I don't think that this will be as stable as you think. I'm seeing a few places where you can expect positive feedback which will amplify minor swings into huge rushes.
Criticisms are always valuable. Would you be willing to articulate them? There are also some corrective mechanisms not yet described here which target instabilities I'm presently aware of, like the ability under certain circumstances to short BTC via the token protocol at next to no risk.
Your whole security model depends on backers paying more than the market rate, in hopes of being paid an even bigger premium later. Since they only profit when the value of the backing instrument rises, they would be better off just holding that instrument directly, rather than using it to go upside down in a new venture.
Backers don't create cvTokens in order to hold them. They are using the cvToken system as a type of secured margin trading, so they only create new cvTokens when they can be sold immediately for BTC. If BTC rises, they profit more than if they had merely held BTC. A drop in BTC will put them upside-down, it's true. But that's the speculative risk they took in hopes of higher profits. In that case a cash-out acts like a margin call.
Creating more cvTokens also increases BTC value through network effects. People who wouldn't have bought BTC will buy BTC in order to buy cvTokens (even if they don't realise they're doing it because an exchange does it for them). And although people want to be
able to cash out cvTokens, they don't really
want to cash them out unless the cvToken is losing popularity or the collateral is suspect. Also, backers have the right of first refusal on above-market value bids in the distributed auction. This type of opportunity seems hard to match for someone who believes Bitcoin will rise.
There is another mode backers can operate in, where their risks and profits are reduced to exactly those of holding the instrument, but while simultaneously increasing the available quantity of cvTokens. It's achieved by treating deposited BTC as traditional collateral, and holding the full value of the issued cvTokens in the non-digital basis as soon as they are sold at market. This is a role that businesses have an incentive to play in order to facilitate a cheap, stable, fraud-resistant payment method for their customers--especially if they are holding BTC already for some other reason. It's called "gift-card mode", and the two modes can happily co-exist.
cvTokens aren't perfect. But they do have three key points in their favour:
1. They have all the characteristics of bitcoins, except that they separate the speculator and market participant roles somewhat. This is where they compete, rather than against fiat/bonds/other traditional instruments. They let people use bitcoins without holding bitcoins. Any improvement in stability over bitcoins is considered to be a useful property for cryptocommerce.

- _LISTED RECORDS_:
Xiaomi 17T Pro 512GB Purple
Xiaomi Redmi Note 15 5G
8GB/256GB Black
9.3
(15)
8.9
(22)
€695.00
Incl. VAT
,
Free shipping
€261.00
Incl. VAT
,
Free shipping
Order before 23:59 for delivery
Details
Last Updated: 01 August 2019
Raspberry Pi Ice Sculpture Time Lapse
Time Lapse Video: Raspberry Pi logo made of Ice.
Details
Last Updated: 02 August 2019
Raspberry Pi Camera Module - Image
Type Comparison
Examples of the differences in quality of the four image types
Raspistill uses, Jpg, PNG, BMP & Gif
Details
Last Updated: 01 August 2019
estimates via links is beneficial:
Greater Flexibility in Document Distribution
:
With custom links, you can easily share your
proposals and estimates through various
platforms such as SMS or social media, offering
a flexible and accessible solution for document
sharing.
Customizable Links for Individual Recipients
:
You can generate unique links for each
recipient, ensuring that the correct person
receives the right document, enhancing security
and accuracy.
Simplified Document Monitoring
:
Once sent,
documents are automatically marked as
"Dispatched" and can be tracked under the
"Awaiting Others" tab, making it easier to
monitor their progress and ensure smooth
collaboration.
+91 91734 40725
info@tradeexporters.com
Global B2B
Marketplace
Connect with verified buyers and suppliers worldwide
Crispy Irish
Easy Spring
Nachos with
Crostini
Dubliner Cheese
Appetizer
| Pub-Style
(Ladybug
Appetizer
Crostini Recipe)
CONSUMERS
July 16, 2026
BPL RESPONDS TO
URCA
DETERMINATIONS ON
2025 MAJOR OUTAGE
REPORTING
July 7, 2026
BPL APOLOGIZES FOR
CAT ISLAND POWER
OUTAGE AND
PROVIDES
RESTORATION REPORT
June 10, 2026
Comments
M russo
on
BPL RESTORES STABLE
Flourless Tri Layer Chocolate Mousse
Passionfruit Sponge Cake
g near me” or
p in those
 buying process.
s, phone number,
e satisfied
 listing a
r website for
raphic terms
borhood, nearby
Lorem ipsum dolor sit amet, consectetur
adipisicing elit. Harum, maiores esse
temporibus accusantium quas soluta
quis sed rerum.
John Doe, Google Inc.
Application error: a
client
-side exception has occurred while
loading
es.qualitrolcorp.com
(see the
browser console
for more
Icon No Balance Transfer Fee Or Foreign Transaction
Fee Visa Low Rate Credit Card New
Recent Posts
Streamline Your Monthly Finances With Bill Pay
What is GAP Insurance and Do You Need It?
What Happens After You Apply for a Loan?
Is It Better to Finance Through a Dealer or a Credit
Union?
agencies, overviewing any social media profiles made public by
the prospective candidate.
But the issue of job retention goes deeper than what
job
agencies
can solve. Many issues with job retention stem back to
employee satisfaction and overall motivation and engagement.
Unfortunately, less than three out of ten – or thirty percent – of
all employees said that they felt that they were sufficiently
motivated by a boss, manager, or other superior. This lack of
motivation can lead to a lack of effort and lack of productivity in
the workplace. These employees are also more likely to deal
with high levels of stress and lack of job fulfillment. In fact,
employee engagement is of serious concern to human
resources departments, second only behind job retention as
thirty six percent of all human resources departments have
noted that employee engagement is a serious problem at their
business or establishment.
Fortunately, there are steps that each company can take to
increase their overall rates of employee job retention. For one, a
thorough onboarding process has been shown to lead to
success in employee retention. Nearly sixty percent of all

- _EXERCISE BRIEF_: Pick up the cvToken discussion after its last sentence and keep writing. The material has no role here.

- _ANSWER SECTION_:
2. If the reference point for "stable" in a cvToken is an inflationary currency, bitcoins will tend to appreciate against them over time (all other things being equal). This gives the backers a slight edge over straight speculation at a price that consumers seem willing to pay--an incentive for stability.
3. Successful cvToken colours tie up BTC, reducing the supply and increasing the price--a positive feedback loop for the token's collateralisation if they are eventually used widely. Although this additional effect would disappear if a cvToken was rapidly cashed out, it allows for different cvTokens to indirectly back each other; especially if some of a cvToken's fleeing users flee to another token.
At least that's what I'm seeing from reading this thread. I'm not entirely sure that I understand everything as well as I should, and I'm automatically skeptical of value fixing schemes since none has ever worked in all of history, at least so far.
To set expectations appropriately, I would expect cvTokens to be less successful at value fixing than first-world fiat, and more successful than Bitcoin or gold. True value-fixing is an extremely hard problem.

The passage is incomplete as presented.